The fiasco over the NHS non-emergency phone line 111 raises questions yet again over the policy of GP commissioning.
Many family doctors were ambivalent about being asked to take on the role of commissioning services, for the simple reason that they went into medicine to cure patients, not deal with contracts.
There were also concerns about their ability to carry out the function and calls for proper support to help them develop the necessary skills.
The procurement of many 111 contracts took place during the murky transition from primary care trusts to GP-run clinical commissioning groups (CCGs), so direct responsibility for the current problems may be difficult to pinpoint.
However, now CCGs are fully in charge, there are justified fears about the handling of critical contracts like 111.

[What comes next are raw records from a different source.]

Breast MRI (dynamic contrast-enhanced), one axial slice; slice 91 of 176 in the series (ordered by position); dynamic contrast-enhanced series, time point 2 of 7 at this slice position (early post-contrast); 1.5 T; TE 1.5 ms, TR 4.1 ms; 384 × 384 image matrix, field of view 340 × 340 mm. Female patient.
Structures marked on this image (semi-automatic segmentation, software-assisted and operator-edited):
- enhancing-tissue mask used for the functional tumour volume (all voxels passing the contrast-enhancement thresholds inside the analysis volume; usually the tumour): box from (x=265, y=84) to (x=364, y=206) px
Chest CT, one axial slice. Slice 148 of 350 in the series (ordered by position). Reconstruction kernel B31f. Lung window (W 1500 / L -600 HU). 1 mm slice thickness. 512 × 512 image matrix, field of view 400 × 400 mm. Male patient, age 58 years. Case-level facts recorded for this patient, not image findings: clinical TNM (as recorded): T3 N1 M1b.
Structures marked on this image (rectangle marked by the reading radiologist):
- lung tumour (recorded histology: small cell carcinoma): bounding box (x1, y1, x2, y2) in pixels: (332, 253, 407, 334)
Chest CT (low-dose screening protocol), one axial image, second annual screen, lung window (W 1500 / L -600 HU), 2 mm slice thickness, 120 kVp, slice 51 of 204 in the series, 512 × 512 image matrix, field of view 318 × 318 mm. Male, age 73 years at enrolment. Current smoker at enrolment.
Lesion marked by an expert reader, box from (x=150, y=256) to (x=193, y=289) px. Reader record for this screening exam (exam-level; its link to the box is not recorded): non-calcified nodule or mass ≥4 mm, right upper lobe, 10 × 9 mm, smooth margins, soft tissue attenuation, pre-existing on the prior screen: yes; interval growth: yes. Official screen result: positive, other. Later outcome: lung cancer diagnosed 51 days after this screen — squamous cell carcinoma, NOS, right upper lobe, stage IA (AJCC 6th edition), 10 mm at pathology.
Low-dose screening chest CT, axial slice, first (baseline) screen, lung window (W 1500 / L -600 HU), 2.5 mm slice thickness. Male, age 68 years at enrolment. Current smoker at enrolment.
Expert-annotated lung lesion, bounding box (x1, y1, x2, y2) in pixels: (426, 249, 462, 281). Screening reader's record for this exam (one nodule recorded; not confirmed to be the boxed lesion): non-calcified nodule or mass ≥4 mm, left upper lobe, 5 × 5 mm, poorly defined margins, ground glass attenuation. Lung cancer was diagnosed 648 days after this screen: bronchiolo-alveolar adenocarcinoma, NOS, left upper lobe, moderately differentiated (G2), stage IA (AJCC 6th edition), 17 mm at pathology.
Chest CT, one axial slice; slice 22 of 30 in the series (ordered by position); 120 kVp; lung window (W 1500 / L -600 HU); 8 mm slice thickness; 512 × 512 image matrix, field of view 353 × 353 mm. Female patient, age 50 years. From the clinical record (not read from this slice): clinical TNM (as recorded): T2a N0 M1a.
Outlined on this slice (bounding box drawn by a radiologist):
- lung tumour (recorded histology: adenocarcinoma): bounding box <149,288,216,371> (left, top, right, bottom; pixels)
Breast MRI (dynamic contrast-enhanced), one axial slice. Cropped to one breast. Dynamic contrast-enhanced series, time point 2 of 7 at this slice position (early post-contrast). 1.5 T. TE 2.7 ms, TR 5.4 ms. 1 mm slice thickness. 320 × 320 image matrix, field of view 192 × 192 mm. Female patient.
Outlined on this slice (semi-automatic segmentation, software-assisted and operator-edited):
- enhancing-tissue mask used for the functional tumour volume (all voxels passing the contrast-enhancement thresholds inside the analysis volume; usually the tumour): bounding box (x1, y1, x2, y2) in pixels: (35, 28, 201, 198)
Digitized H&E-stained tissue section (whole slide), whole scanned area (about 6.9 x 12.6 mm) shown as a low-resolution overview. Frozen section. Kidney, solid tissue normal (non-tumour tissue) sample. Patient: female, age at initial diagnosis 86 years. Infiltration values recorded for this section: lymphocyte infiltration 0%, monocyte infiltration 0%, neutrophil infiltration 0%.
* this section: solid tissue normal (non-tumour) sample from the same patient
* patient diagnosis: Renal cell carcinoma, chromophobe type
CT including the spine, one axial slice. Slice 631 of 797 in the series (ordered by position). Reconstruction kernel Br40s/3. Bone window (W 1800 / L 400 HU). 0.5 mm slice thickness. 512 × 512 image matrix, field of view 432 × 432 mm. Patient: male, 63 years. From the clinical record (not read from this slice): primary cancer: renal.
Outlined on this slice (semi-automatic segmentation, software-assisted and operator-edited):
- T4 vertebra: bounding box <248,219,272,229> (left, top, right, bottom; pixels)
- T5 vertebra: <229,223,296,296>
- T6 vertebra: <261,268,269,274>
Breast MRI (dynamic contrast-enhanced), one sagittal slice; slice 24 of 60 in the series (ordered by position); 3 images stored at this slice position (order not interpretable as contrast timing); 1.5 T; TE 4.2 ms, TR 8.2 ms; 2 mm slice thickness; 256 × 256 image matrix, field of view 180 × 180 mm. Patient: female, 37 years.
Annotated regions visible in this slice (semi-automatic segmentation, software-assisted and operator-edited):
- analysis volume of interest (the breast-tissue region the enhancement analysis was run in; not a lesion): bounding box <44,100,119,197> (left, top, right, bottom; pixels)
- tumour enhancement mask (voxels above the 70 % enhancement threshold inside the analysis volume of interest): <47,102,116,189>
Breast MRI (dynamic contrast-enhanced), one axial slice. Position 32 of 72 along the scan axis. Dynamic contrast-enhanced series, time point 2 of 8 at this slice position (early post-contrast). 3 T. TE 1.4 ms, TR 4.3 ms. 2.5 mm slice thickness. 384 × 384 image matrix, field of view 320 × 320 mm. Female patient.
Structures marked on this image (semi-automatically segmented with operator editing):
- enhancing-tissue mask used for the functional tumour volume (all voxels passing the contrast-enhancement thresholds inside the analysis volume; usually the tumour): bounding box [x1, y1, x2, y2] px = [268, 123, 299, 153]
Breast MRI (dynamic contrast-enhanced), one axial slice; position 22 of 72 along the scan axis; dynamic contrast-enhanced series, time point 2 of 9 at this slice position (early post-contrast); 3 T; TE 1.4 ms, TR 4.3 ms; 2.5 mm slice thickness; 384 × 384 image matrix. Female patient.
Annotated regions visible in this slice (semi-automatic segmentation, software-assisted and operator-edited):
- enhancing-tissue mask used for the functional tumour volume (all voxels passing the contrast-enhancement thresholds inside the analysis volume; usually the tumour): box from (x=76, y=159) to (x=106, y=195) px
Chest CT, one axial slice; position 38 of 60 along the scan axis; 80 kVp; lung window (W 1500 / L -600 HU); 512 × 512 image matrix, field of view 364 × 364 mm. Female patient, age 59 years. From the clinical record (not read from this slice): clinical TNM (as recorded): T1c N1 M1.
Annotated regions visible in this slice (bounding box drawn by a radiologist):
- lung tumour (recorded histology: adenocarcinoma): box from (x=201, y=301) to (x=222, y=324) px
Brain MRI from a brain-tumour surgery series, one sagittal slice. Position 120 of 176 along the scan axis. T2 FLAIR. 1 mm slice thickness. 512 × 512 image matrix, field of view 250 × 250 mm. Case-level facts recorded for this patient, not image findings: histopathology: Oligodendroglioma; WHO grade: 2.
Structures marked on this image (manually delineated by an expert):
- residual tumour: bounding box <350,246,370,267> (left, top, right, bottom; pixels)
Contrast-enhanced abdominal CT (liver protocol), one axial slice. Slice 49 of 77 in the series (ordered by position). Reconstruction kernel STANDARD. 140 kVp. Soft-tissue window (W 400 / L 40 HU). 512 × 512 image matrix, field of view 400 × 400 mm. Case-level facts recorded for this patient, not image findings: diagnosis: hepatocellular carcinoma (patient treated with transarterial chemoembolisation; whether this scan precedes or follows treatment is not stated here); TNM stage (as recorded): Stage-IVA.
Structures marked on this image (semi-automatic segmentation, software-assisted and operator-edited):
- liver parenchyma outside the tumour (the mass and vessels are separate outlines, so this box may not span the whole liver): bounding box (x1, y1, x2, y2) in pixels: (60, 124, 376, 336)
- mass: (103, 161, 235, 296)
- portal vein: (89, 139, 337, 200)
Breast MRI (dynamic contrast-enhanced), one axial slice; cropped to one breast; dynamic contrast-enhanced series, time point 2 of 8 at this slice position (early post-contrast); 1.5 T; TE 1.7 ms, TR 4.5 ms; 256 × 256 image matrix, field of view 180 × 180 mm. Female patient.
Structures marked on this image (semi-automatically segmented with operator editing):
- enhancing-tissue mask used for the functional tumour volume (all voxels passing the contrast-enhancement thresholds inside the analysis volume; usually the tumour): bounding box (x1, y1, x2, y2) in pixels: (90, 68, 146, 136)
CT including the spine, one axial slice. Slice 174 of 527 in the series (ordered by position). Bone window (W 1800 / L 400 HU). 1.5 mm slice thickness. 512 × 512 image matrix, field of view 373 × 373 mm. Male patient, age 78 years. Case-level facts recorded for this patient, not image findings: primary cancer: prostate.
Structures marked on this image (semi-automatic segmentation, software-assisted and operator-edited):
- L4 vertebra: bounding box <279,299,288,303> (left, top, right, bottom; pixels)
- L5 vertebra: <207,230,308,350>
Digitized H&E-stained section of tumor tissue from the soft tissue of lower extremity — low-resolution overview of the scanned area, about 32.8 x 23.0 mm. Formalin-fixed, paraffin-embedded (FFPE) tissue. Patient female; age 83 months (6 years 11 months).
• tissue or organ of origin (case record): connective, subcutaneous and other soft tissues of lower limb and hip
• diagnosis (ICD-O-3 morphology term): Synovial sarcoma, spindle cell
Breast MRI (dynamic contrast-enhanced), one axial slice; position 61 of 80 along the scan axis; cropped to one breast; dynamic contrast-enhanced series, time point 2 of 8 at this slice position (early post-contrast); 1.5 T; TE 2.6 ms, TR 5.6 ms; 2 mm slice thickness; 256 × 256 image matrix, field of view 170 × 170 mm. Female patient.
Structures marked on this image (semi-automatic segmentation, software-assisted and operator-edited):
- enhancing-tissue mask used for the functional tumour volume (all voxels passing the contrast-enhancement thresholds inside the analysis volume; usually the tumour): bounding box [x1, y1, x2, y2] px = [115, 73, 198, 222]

When challenged about failure in the procurement of the contracts, a Department of Health spokeswoman said: “Procurement was done by local commissioners who commissioned services for their own areas. They were subject to the normal rules on procurement and best placed to identify what was needed in their areas.”
That seems to suggest local commissioners are on their own on this one, despite arguments that perhaps such important contracts should be handled centrally.
NHS Direct has said its 11 contracts were “financially unsustainable” and they will be “seeking to agree a managed transfer” to alternative providers.
A spokeswoman said there was nothing in the contracts to say what would happen if such a situation came about.
So the question remains: are CCGs geared up to deal with such important contracts?